Este cambio está alterando la estructura habitual del recibo de la luz. Aunque el precio de la energía consumida descendió durante abril hasta situarse en 0,11 euros por kWh —un 14,6 % menos que en marzo—, el aumento del término fijo está neutralizando parte del ahorro que podrían lograr los consumidores reduciendo su gasto energético.
La explicación se encuentra en la inestabilidad que atraviesa el mercado mayorista de electricidad. Durante los primeros cuatro meses del año se contabilizaron 386 horas con precios negativos en el pool eléctrico, una cifra que triplica la registrada en el mismo periodo de 2025, de acuerdo con estimaciones de Tempos Energía. Ante estas oscilaciones, muchas comercializadoras han decidido reforzar los costes fijos de sus tarifas para protegerse de las variaciones diarias del mercado.

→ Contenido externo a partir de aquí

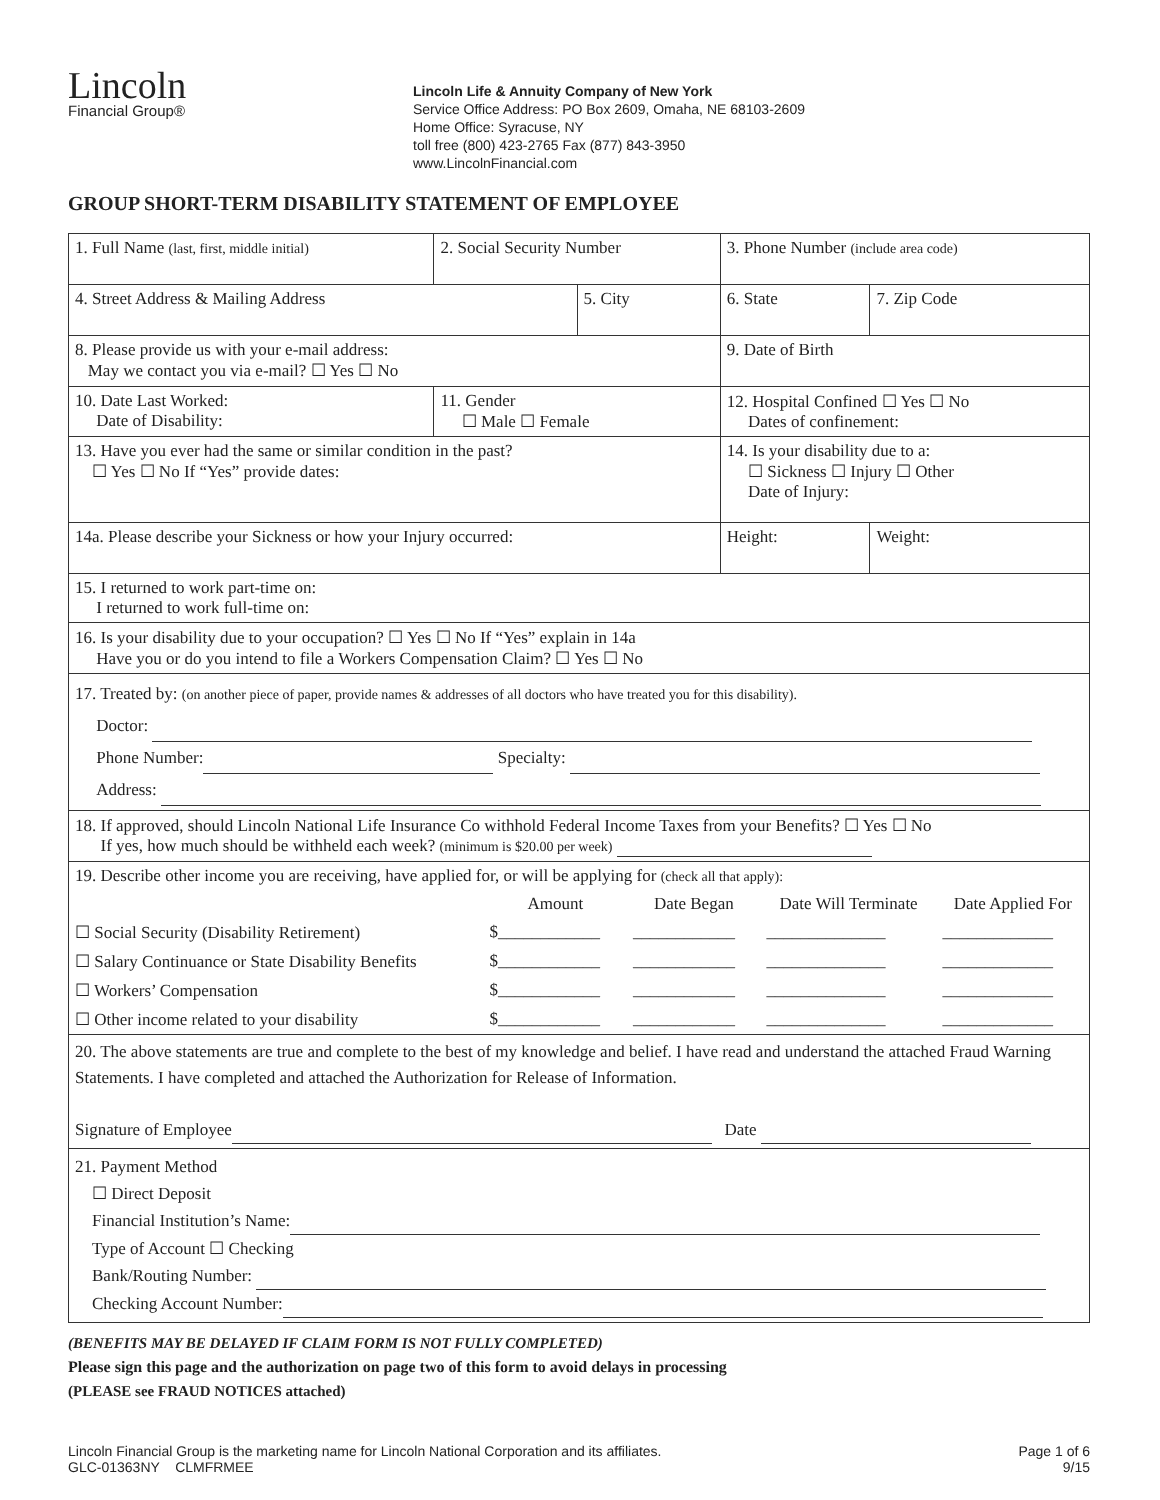Lincoln
Financial Group®
Lincoln Life & Annuity Company of New York
Service Office Address: PO Box 2609, Omaha, NE 68103-2609
Home Office: Syracuse, NY
toll free (800) 423-2765 Fax (877) 843-3950
www.LincolnFinancial.com
GROUP SHORT-TERM DISABILITY STATEMENT OF EMPLOYEE
| 1. Full Name (last, first, middle initial) | 2. Social Security Number | | 3. Phone Number (include area code) | | |
| 4. Street Address & Mailing Address | | 5. City | | 6. State | 7. Zip Code |
| 8. Please provide us with your e-mail address: May we contact you via e-mail? ☐ Yes ☐ No | | | 9. Date of Birth | | |
| 10. Date Last Worked: Date of Disability: | 11. Gender ☐ Male ☐ Female | | 12. Hospital Confined ☐ Yes ☐ No Dates of confinement: | | |
| 13. Have you ever had the same or similar condition in the past? ☐ Yes ☐ No If “Yes” provide dates: | | | 14. Is your disability due to a: ☐ Sickness ☐ Injury ☐ Other Date of Injury: | | |
| 14a. Please describe your Sickness or how your Injury occurred: | | | Height: | | Weight: |
| 15. I returned to work part-time on: I returned to work full-time on: | | | | | |
| 16. Is your disability due to your occupation? ☐ Yes ☐ No If “Yes” explain in 14a Have you or do you intend to file a Workers Compensation Claim? ☐ Yes ☐ No | | | | | |
| 17. Treated by: (on another piece of paper, provide names & addresses of all doctors who have treated you for this disability). Doctor: Phone Number: Specialty: Address: | | | | | |
| 18. If approved, should Lincoln National Life Insurance Co withhold Federal Income Taxes from your Benefits? ☐ Yes ☐ No If yes, how much should be withheld each week? (minimum is $20.00 per week) | | | | | |
| / 19. Describe other income you are receiving, have applied for, or will be applying for (check all that apply): / / / / / / / Amount / Date Began / Date Will Terminate / Date Applied For / / ☐ Social Security (Disability Retirement) / $____________ / ____________ / ______________ / _____________ / / ☐ Salary Continuance or State Disability Benefits / $____________ / ____________ / ______________ / _____________ / / ☐ Workers’ Compensation / $____________ / ____________ / ______________ / _____________ / / ☐ Other income related to your disability / $____________ / ____________ / ______________ / _____________ / | | | | | |
| 20. The above statements are true and complete to the best of my knowledge and belief. I have read and understand the attached Fraud Warning Statements. I have completed and attached the Authorization for Release of Information. Signature of Employee Date | | | | | |
| 21. Payment Method ☐ Direct Deposit Financial Institution’s Name: Type of Account ☐ Checking Bank/Routing Number: Checking Account Number: | | | | | |
(BENEFITS MAY BE DELAYED IF CLAIM FORM IS NOT FULLY COMPLETED)
Please sign this page and the authorization on page two of this form to avoid delays in processing
(PLEASE see FRAUD NOTICES attached)
Lincoln Financial Group is the marketing name for Lincoln National Corporation and its affiliates.
GLC-01363NY CLMFRMEE
Page 1 of 6
9/15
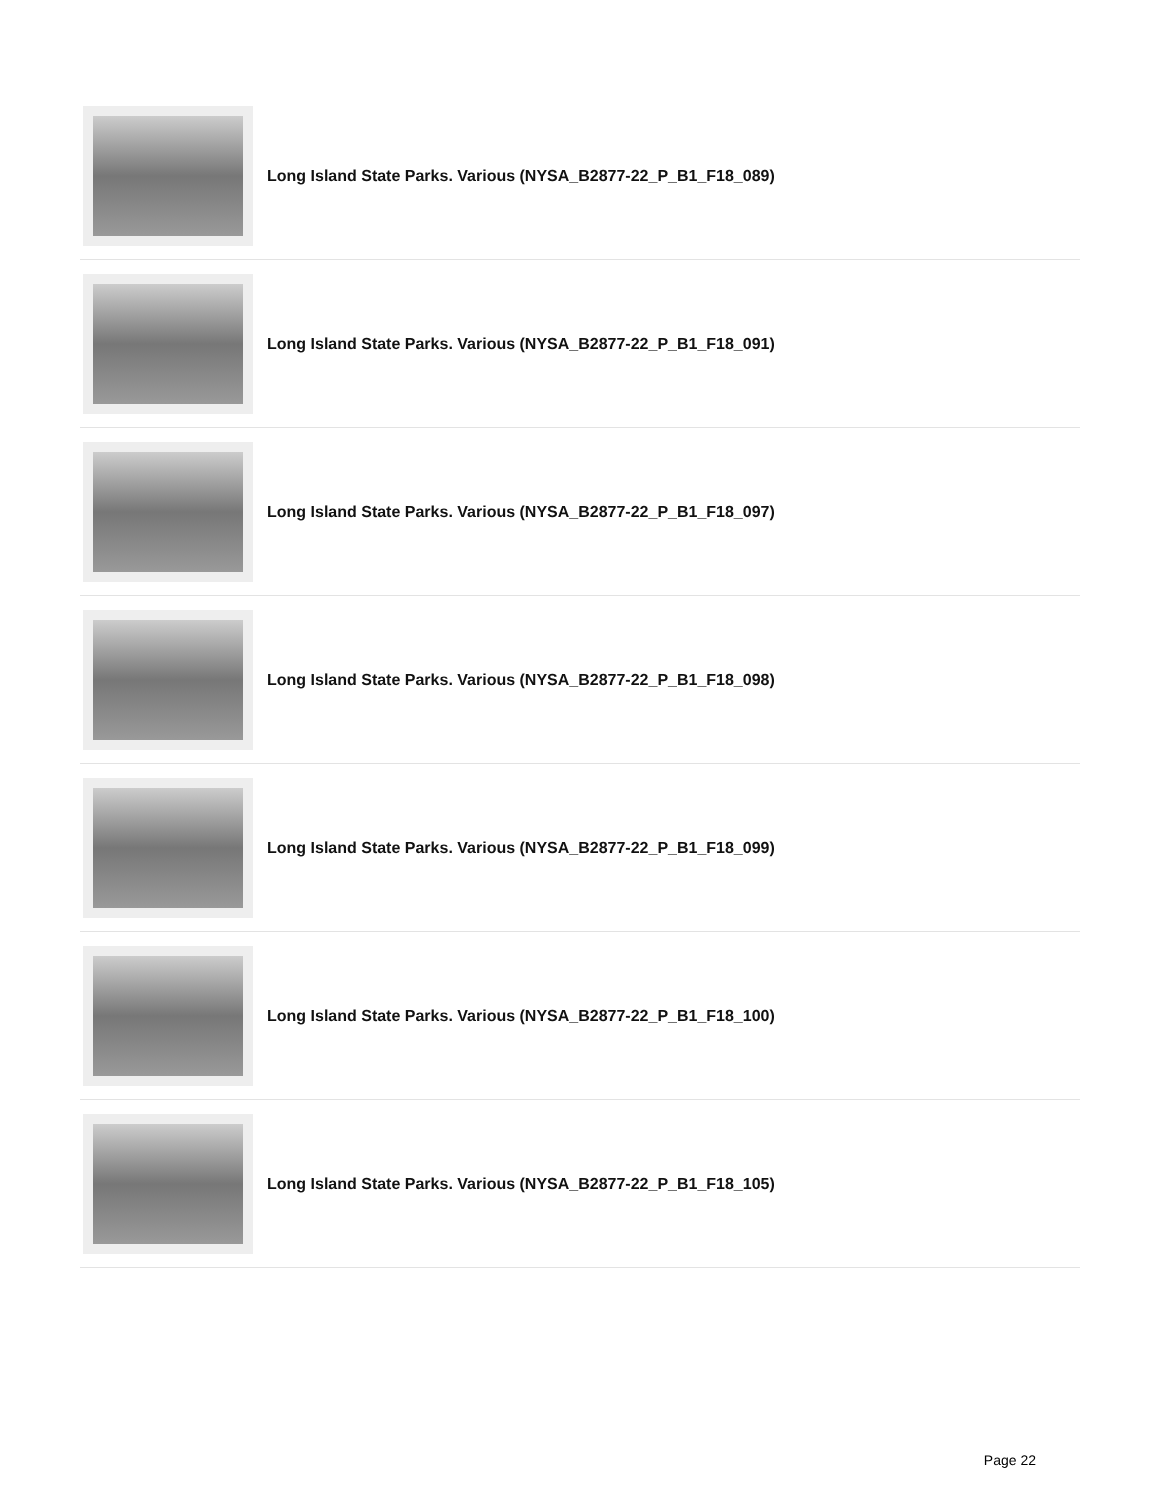Long Island State Parks. Various (NYSA_B2877-22_P_B1_F18_089)
Long Island State Parks. Various (NYSA_B2877-22_P_B1_F18_091)
Long Island State Parks. Various (NYSA_B2877-22_P_B1_F18_097)
Long Island State Parks. Various (NYSA_B2877-22_P_B1_F18_098)
Long Island State Parks. Various (NYSA_B2877-22_P_B1_F18_099)
Long Island State Parks. Various (NYSA_B2877-22_P_B1_F18_100)
Long Island State Parks. Various (NYSA_B2877-22_P_B1_F18_105)
Page 22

Como resultado, la potencia contratada gana protagonismo dentro del recibo mensual y se convierte en un elemento decisivo a la hora de elegir tarifa. Desde Selectra insisten en que centrarse solo en el precio del kWh puede llevar a error, ya que algunas ofertas aparentemente económicas esconden cuotas fijas más elevadas o servicios adicionales que terminan encareciendo el coste final.
El impacto ya se percibe en los números. En una tarifa con un consumo valorado en 0,10 euros por kWh y una potencia de 0,18 euros por kW al día, el gasto mensual derivado del consumo eléctrico rondaría los 27,25 euros. Por su parte, el coste de la potencia ascendería a 22,32 euros mensuales, es decir, cerca del 40 % de toda la factura.